また、野山でよもぎを摘んで饅頭にしたり、とにかく「材料」というものは自然からいただくものなので、無駄にせず、ちゃんと還元しろと、いやというほど言われ続けました。(笑)
だから店のスタッフにも、「僕らは食物連鎖の最高峰にいるし、材料をどうするかは僕ら次第だけど、材料がなければ成り立たない仕事をしてるんだから、材料を大事にしないと、材料をもらえなくなるよ」っていつも言っています。
いまは、SDGsっていうふうに言っていますが、要は昔に教わったことをやればいい、そういった感覚です。僕、靴下に穴があいたら、自分で縫うんです。これも親から教わったことです。そういうことも若いスタッフに、ちゃんと教えていこうと思っているので、厨房で何か壊れたら、まず「直そう」です。最後まで直すことをあきらめちゃダメだってね。だから最近僕はシェフじゃなく、「先生」と呼ばれています。
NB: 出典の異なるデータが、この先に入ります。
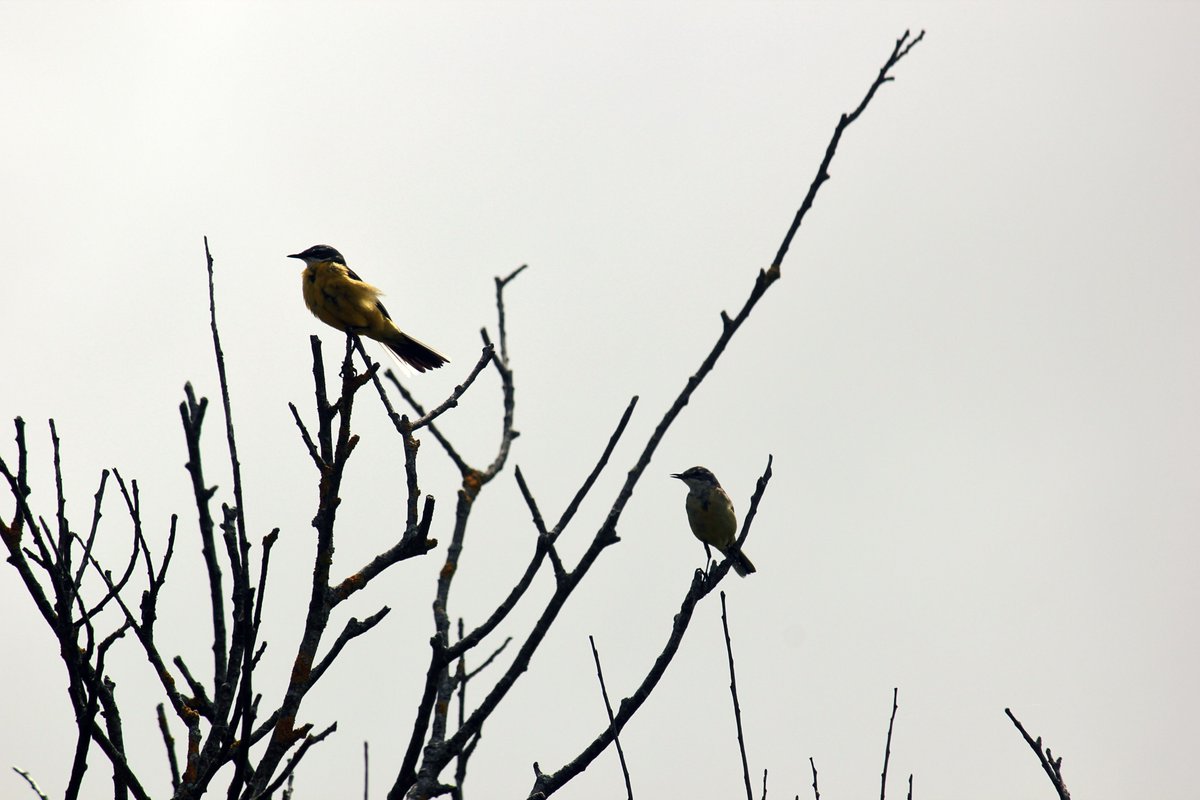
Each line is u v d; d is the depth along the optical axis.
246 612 8.44
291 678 8.84
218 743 8.55
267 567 8.15
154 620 9.22
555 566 8.46
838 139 8.62
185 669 9.60
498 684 8.64
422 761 8.65
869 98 8.67
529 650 8.50
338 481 9.19
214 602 9.14
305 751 8.41
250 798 8.38
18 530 8.99
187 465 8.70
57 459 9.19
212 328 8.81
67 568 8.90
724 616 9.70
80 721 8.53
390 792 8.13
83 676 8.73
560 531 8.48
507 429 10.47
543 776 9.33
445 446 10.17
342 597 9.40
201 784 8.12
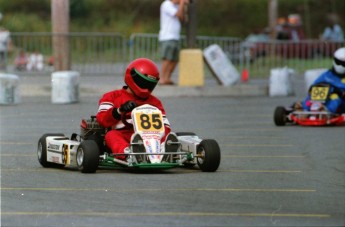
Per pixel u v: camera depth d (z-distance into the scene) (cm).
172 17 8150
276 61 10750
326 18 18400
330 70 5962
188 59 8512
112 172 3734
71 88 7581
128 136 3725
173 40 8225
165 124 3772
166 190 3303
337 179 3684
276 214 2877
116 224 2700
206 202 3075
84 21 16850
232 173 3794
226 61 8838
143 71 3719
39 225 2683
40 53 10050
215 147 3762
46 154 3894
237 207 2995
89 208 2942
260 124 6056
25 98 8125
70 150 3716
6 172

(笑)

話は変わりますが、心身を健康に保つ秘訣などあるのでしょうか。

和泉 : 昔、親方に「社長が倒れたら、店も倒れるぞ」って言われた事がずうっと頭に残っています。だから自分の健康管理には人一倍気をつけてます。まず仕事が終わったら、お菓子のことは一切考えません。お菓子が大好きで、お菓子を仕事にしていますが、人生、お菓子がすべてじゃない、というのが、僕の考え方です。そこの切り替えが、とても大事だと思っています。
だから休日は、サーフィンやゴルフ、あとは釣りなどの趣味に没頭します。とにかく休日は自然の中に身をおいてますね。サーフィンは20代からやっていますが、50代となったいまは、波に身をまかせて楽しむという感じです。でもひとりで、車を運転し海に行き、波と勝負して帰ってくる。頭の中を空っぽにできるサーフィンは、僕にとって特別な時間です。
ゴルフは、仲間たちと楽しい時間を過ごすための趣味です。釣りは「磯を泳ぎながら魚を釣る」という、ちょっと上級者向けと言うか、危険で特殊な釣りをやっています。やっぱり、パティシエゆえの、凝り性なところがありますね、趣味にも。(笑)
とにかく一人の時間と、仲間たちと過ごす時間を使い分け、心のバランスを取りながら、気持ちをリセットさせて、また仕事に打ち込む、という感じです。

最後に、これからお菓子業界を目指す若い人たちに伝えたいことはありますか。

和泉 : 「この仕事は、すばらしいぞ!」って伝えたいですね。

たとえば、このコロナ禍のなかでも、たくさんのお客さんがお店に来てくれました。こういう時期なので僕自身が店の外でお客さん対応するのですが、「こうやってお菓子屋さんに来られることは、幸せだよ」ってたくさんのお客さんに声をかけてもらいました。また別のお客さんからも、 「こんな時期でも、シェフのお菓子を食べながら、家族と一緒に過ごす時間は最高だよ」とか。そんなふうに声をかけられると、胸がいっぱいになります。いまお菓子業界を含め外食産業は苦しい時期にありますけど、この仕事を続けててよかった、と思える瞬間は何度も訪れます。そのことを実感したスタッフはもう店を辞めません。こういった、苦しい環境の中でも嬉しい経験をすることで、もっと修行して、立派なシェフになりたいっていう子もたくさん出てきてます。「この仕事は、すばらしいぞ!」って若い人たちにはほんとうに伝えたいですね。

本日は貴重なお時間をいただきありがとうございました。